Thomas Piketty face aux députés belges: ‘La taxe sur les comptes-titres ne va pas rapporter grand-chose’

Le célèbre économiste français Thomas Piketty, professeur à l’École d’économie de Paris, s’est exprimé, à distance, devant la commission des Finances de la Chambre, mardi. Parmi les sujets abordés: le projet de taxe sur les comptes-titres du gouvernement. Il lui préfère la proposition de ‘taxe Corona de solidarité sur les multimillionnaires’ portée par le PTB, avec en toile de fond la justice fiscale.

Dans le cadre de l’examen de la fameuse taxe sur les comptes-titres par la commission Finances et Budget de la Chambre, l’économiste Thomas Piketty, auteur du ‘Capital au XXIe siècle’, a été invité à venir s’exprimer.

Taxe sur les comptes-titres

‘Objectivement, cela ne va pas rapporter grand-chose’, a déclaré Thomas Piketty. ‘0,15% (des montants dépassant le million d’euros, ndlr) c’est un taux très faible par rapport aux types de taux discutés concrètement dans d’autres pays.’ La majorité Vivaldi table sur des recettes de 429 millions d’euros pour cette future nouvelle taxe portée principalement par le PS. Le projet de loi passera prochainement en séance plénière de la Chambre. Il a par ailleurs jugé que la base de calcul belge – taxer 1% à 2% de la population détenant 20% du patrimoine total – était très raisonnable.

Selon l’économiste, un système de fiscalité équitable devrait reposer sur un impôt progressif, sur le patrimoine mobilier et immobilier, ainsi que sur le revenu.

L’exception belge

Au passage, Thomas Piketty a souligné l’exception belge sur l’absence de taxation des plus-values. Il a rappelé que même aux États-Unis par exemple, les plus-values sont taxées.

Au sujet des différents niveaux de pouvoir qui cohabitent en Belgique, le Français a rappelé que ‘tous les pays sont amenés dans l’histoire à modifier leur Constitution sur toutes sortes de points’. ‘Parce que là, cette séparation complète entre l’immobilier au niveau régional et le mobilier au niveau fédéral, est quand même très compliquée pour pouvoir tout simplement arriver à une notion de justice fiscale’, a-t-il déploré.

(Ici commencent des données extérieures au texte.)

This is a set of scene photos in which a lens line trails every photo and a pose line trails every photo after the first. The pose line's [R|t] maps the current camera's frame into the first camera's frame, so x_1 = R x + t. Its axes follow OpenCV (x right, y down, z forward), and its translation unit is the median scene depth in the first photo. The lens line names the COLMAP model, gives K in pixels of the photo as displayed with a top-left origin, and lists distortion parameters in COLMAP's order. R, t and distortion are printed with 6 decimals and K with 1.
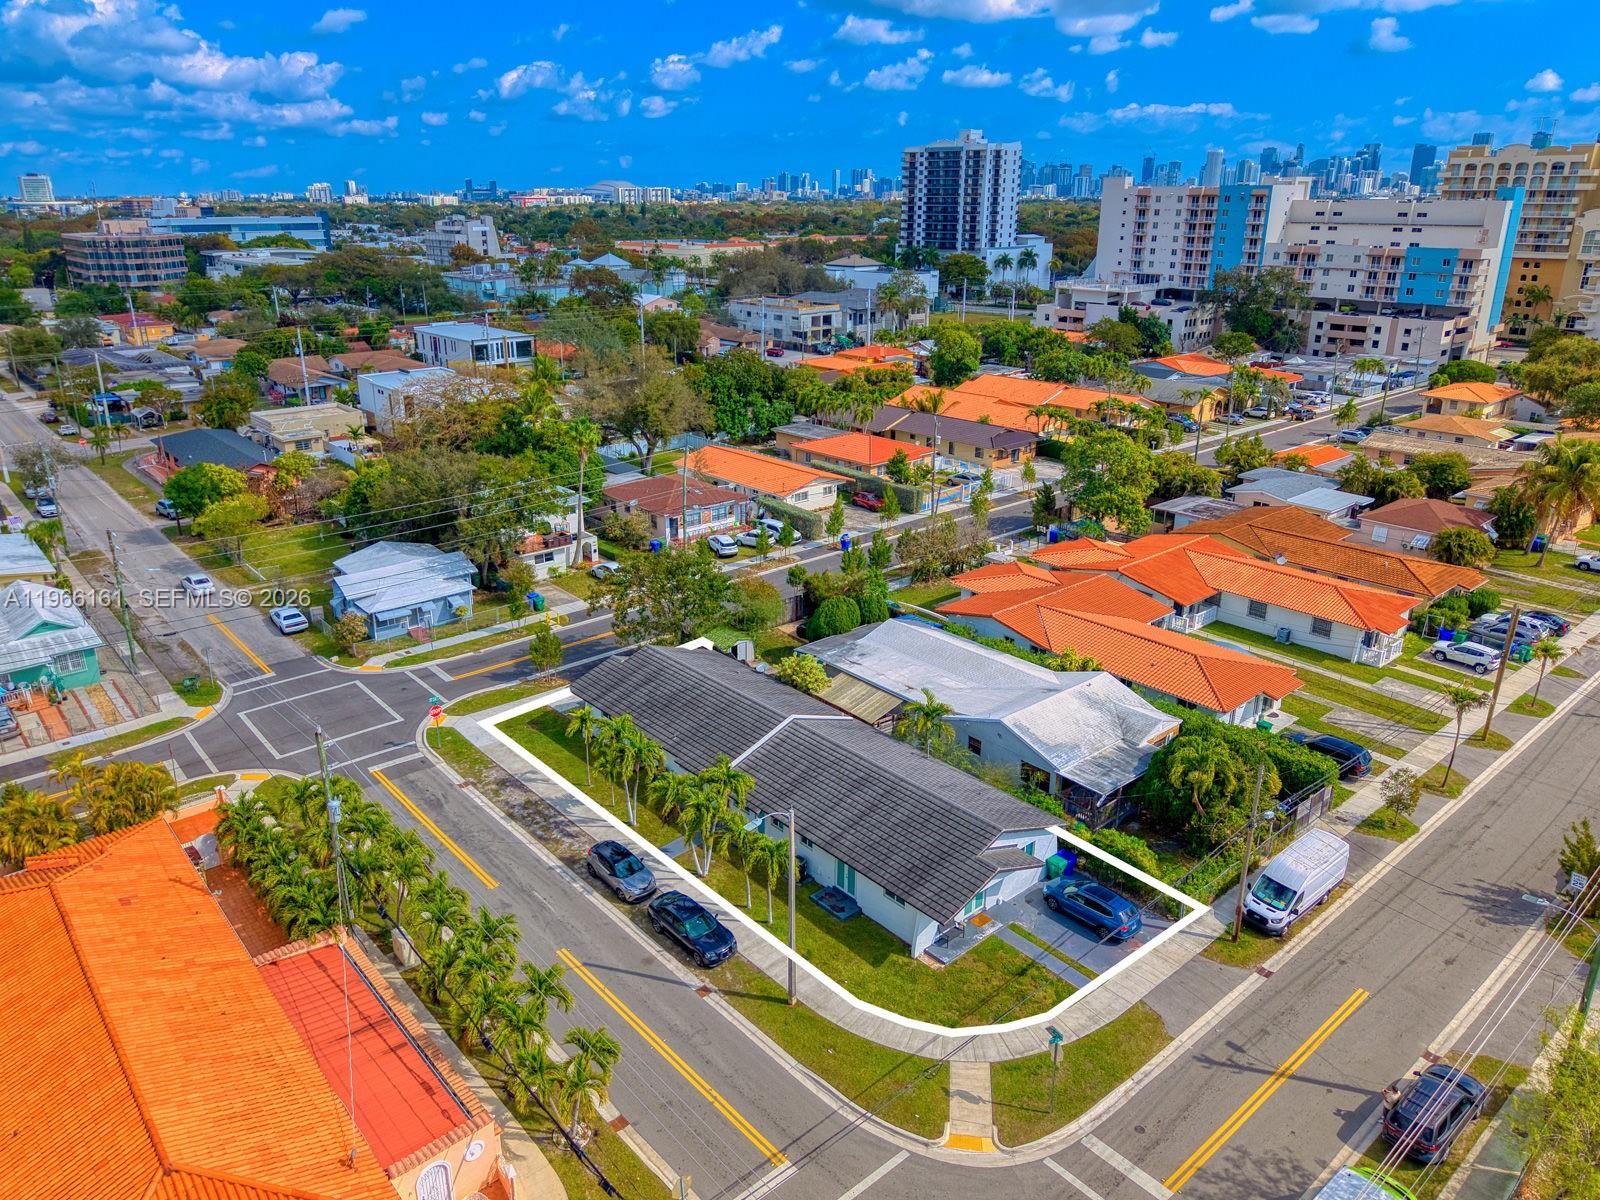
lens RADIAL K [[1111.6, 0, 776.8], [0, 1111.6, 552.2], [0, 0, 1]] dist [0.008187, -0.005126]
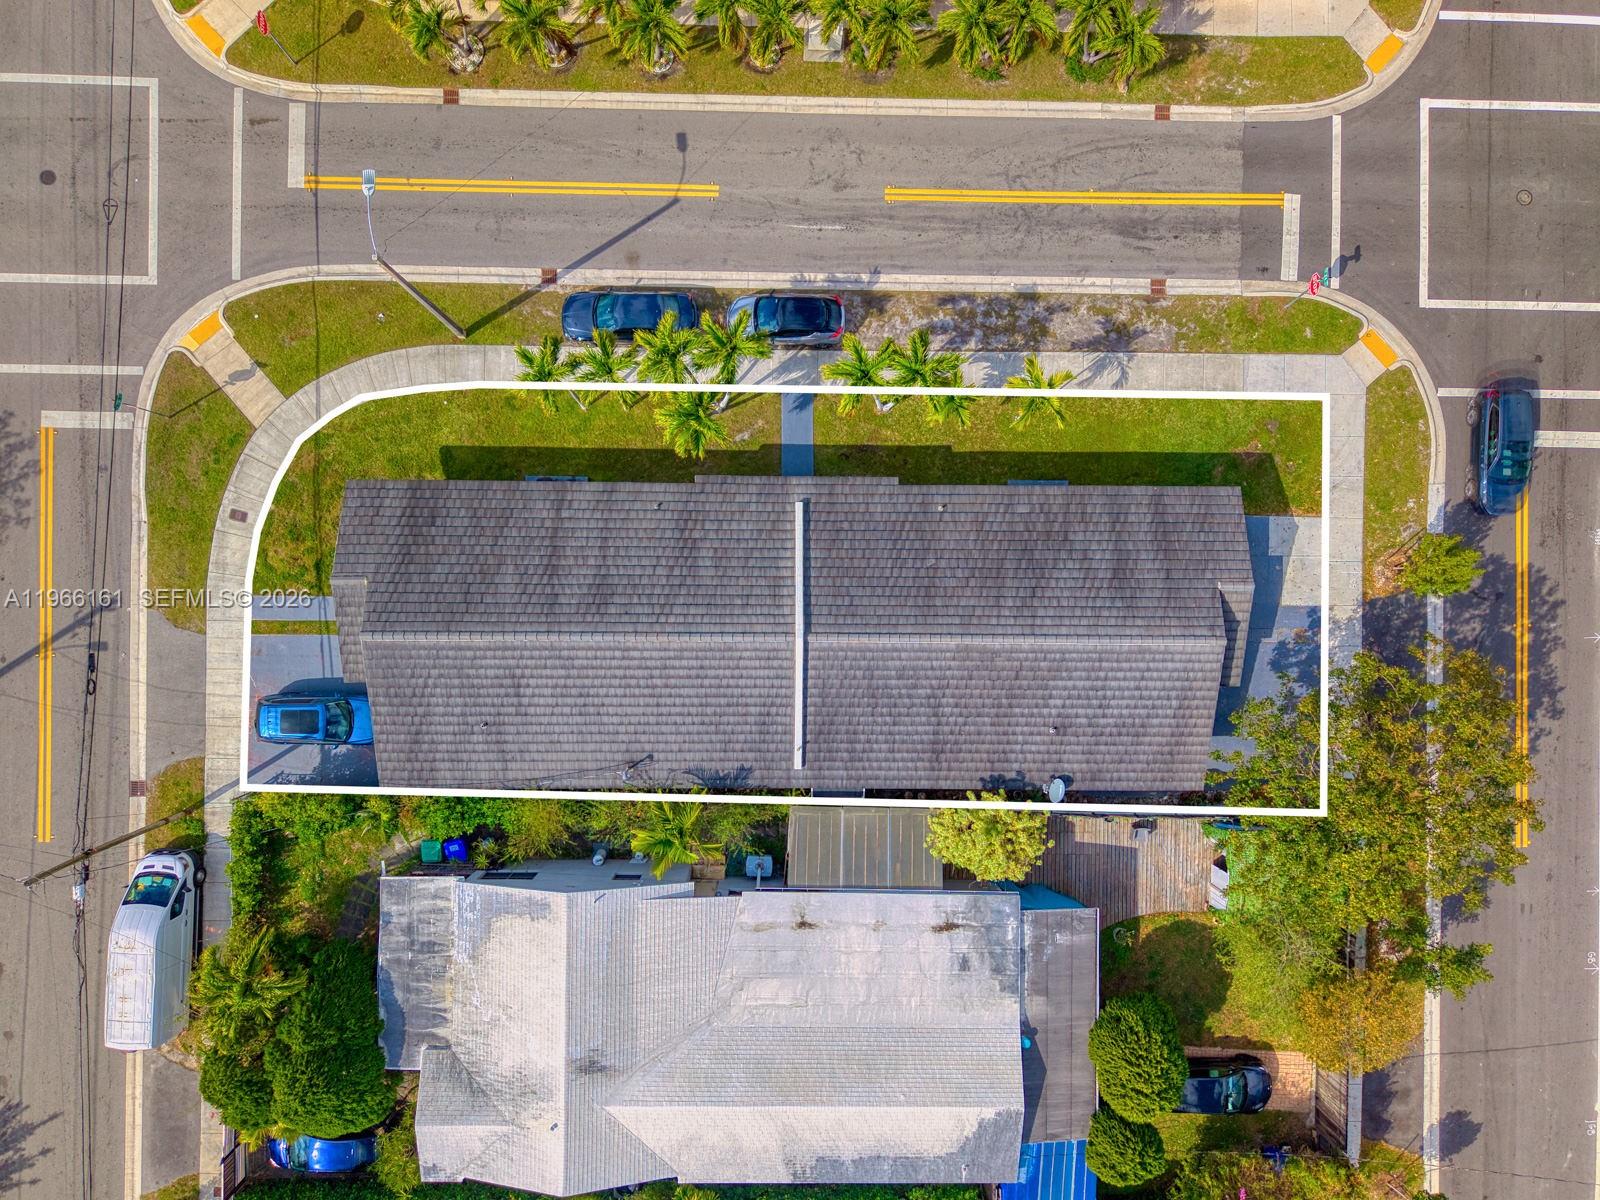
lens RADIAL K [[1072.7, 0, 800.0], [0, 1072.7, 600.0], [0, 0, 1]] dist [0.006580, -0.005322]
pose [[-0.657541, 0.753316, -0.012451, 0.001371], [-0.247746, -0.200582, 0.947834, -0.109041], [0.711521, 0.626324, 0.318522, 0.220952]]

‘Tout cela est très regrettable pour développer un impôt qui puisse être perçu comme juste sur le patrimoine’, a poursuivi l’économiste. ‘Il faudrait normalement à patrimoine égal, impôt égal, quel que soit la forme de détention du patrimoine sinon on se met au-devant de critiques évidentes, un sentiment d’iniquité extrêmement fort’.

Taxe Corona de solidarité sur les multimillionnaires

La proposition de loi du PTB visant à introduire une ‘Taxe Corona de solidarité sur les multimillionnaires, que le parti de gauche qualifie de déclinaison ‘one-shot’ de sa taxe des millionnaires, a également été abordée. Le PTB envisage ainsi un impôt exceptionnel de 5% sur les patrimoines de plus de 3 millions d’euros.

Des modalités qui ne semblent pas exagérées aux yeux de l’économiste français qui a rappelé que l’Allemagne d’après-guerre avait appliqué en 1952 un prélèvement de 50% sur les patrimoines. Plus récemment, le candidat à l’investiture démocrate Bernie Sanders en vue de la présidentielle américaine proposait lui une taxe allant jusqu’à un taux de 8% pour les super-riches.

Enfin, Thomas Piketty a abordé le sujet l’Impôt Sur la Fortune (ISF), une taxe souvent décriée chez nos voisins Français. Même si l’ISF aurait pu rapporter bien plus, au cours de son histoire, son rendement a été multiplié par cinq, a-t-il affirmé, ajoutant que prétendre que l’ISF a été une hémorragie fiscale était donc faux.

‘Il y a une vertu civique à montrer que tout le monde est mis à contribution’

‘Je comprends qu’on peut avancer progressivement d’une taxe sur les comptes-titres à 0,15% vers une taxe plus ambitieuse à 5% ou plus’, a encore ajouté Thomas Piketty. ‘Je pense que c’est important, dans la transition, d’être extrêmement transparent, en particulier sur le nombre de contribuables qui vont être imposés pour montrer aussi à l’opinion publique que l’administration est en place pour taxer non seulement les classes moyennes mais aussi les personnes les plus fortunées.’

Et de conclure: ‘Je pense qu’il y a vraiment une vertu civique à montrer que tout le monde est mis à contribution.’